» SET TASK: Recast every line of the records below as a numbered list, leaving out any blank lines.

[Entries from a dataset]
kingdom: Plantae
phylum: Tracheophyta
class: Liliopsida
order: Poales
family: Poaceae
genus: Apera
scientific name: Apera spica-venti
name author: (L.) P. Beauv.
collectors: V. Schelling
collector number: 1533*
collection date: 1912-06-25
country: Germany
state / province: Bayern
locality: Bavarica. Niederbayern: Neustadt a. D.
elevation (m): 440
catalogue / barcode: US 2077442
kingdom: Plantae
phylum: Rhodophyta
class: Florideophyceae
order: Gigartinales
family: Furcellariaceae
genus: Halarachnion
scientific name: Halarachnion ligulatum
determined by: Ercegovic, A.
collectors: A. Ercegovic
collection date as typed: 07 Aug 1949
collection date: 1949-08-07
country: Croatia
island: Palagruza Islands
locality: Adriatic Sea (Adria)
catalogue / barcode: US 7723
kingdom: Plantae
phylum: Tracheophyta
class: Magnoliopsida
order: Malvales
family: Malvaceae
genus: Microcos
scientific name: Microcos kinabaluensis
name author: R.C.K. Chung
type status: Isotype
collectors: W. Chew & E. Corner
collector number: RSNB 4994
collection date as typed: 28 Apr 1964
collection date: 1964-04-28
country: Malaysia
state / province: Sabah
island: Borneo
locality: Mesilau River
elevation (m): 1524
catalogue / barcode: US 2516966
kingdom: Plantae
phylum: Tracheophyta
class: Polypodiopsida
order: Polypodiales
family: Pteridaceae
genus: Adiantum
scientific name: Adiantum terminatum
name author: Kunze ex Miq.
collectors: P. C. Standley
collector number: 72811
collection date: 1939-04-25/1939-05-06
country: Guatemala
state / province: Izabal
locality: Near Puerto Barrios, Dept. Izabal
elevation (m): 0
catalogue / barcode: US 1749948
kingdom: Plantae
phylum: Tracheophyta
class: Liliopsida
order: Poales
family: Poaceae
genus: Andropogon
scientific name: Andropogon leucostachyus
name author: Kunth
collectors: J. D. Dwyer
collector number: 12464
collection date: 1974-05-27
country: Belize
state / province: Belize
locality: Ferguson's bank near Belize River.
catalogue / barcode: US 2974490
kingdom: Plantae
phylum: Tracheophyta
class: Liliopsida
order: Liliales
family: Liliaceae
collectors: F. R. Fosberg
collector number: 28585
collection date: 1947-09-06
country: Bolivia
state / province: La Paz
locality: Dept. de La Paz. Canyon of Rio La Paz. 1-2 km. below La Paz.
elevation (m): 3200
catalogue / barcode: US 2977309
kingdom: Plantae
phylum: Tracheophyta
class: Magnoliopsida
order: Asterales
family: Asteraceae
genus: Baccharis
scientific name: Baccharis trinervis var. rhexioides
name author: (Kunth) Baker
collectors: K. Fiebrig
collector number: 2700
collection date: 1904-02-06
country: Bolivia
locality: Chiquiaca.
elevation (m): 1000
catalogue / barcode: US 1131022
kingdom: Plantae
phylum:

» WRITTEN SOLUTION:
1. kingdom: Plantae
2. phylum: Tracheophyta
3. class: Liliopsida
4. order: Poales
5. family: Poaceae
6. genus: Apera
7. scientific name: Apera spica-venti
8. name author: (L.) P. Beauv.
9. collectors: V. Schelling
10. collector number: 1533*
11. collection date: 1912-06-25
12. country: Germany
13. state / province: Bayern
14. locality: Bavarica. Niederbayern: Neustadt a. D.
15. elevation (m): 440
16. catalogue / barcode: US 2077442
17. kingdom: Plantae
18. phylum: Rhodophyta
19. class: Florideophyceae
20. order: Gigartinales
21. family: Furcellariaceae
22. genus: Halarachnion
23. scientific name: Halarachnion ligulatum
24. determined by: Ercegovic, A.
25. collectors: A. Ercegovic
26. collection date as typed: 07 Aug 1949
27. collection date: 1949-08-07
28. country: Croatia
29. island: Palagruza Islands
30. locality: Adriatic Sea (Adria)
31. catalogue / barcode: US 7723
32. kingdom: Plantae
33. phylum: Tracheophyta
34. class: Magnoliopsida
35. order: Malvales
36. family: Malvaceae
37. genus: Microcos
38. scientific name: Microcos kinabaluensis
39. name author: R.C.K. Chung
40. type status: Isotype
41. collectors: W. Chew & E. Corner
42. collector number: RSNB 4994
43. collection date as typed: 28 Apr 1964
44. collection date: 1964-04-28
45. country: Malaysia
46. state / province: Sabah
47. island: Borneo
48. locality: Mesilau River
49. elevation (m): 1524
50. catalogue / barcode: US 2516966
51. kingdom: Plantae
52. phylum: Tracheophyta
53. class: Polypodiopsida
54. order: Polypodiales
55. family: Pteridaceae
56. genus: Adiantum
57. scientific name: Adiantum terminatum
58. name author: Kunze ex Miq.
59. collectors: P. C. Standley
60. collector number: 72811
61. collection date: 1939-04-25/1939-05-06
62. country: Guatemala
63. state / province: Izabal
64. locality: Near Puerto Barrios, Dept. Izabal
65. elevation (m): 0
66. catalogue / barcode: US 1749948
67. kingdom: Plantae
68. phylum: Tracheophyta
69. class: Liliopsida
70. order: Poales
71. family: Poaceae
72. genus: Andropogon
73. scientific name: Andropogon leucostachyus
74. name author: Kunth
75. collectors: J. D. Dwyer
76. collector number: 12464
77. collection date: 1974-05-27
78. country: Belize
79. state / province: Belize
80. locality: Ferguson's bank near Belize River.
81. catalogue / barcode: US 2974490
82. kingdom: Plantae
83. phylum: Tracheophyta
84. class: Liliopsida
85. order: Liliales
86. family: Liliaceae
87. collectors: F. R. Fosberg
88. collector number: 28585
89. collection date: 1947-09-06
90. country: Bolivia
91. state / province: La Paz
92. locality: Dept. de La Paz. Canyon of Rio La Paz. 1-2 km. below La Paz.
93. elevation (m): 3200
94. catalogue / barcode: US 2977309
95. kingdom: Plantae
96. phylum: Tracheophyta
97. class: Magnoliopsida
98. order: Asterales
99. family: Asteraceae
100. genus: Baccharis
101. scientific name: Baccharis trinervis var. rhexioides
102. name author: (Kunth) Baker
103. collectors: K. Fiebrig
104. collector number: 2700
105. collection date: 1904-02-06
106. country: Bolivia
107. locality: Chiquiaca.
108. elevation (m): 1000
109. catalogue / barcode: US 1131022
110. kingdom: Plantae
111. phylum:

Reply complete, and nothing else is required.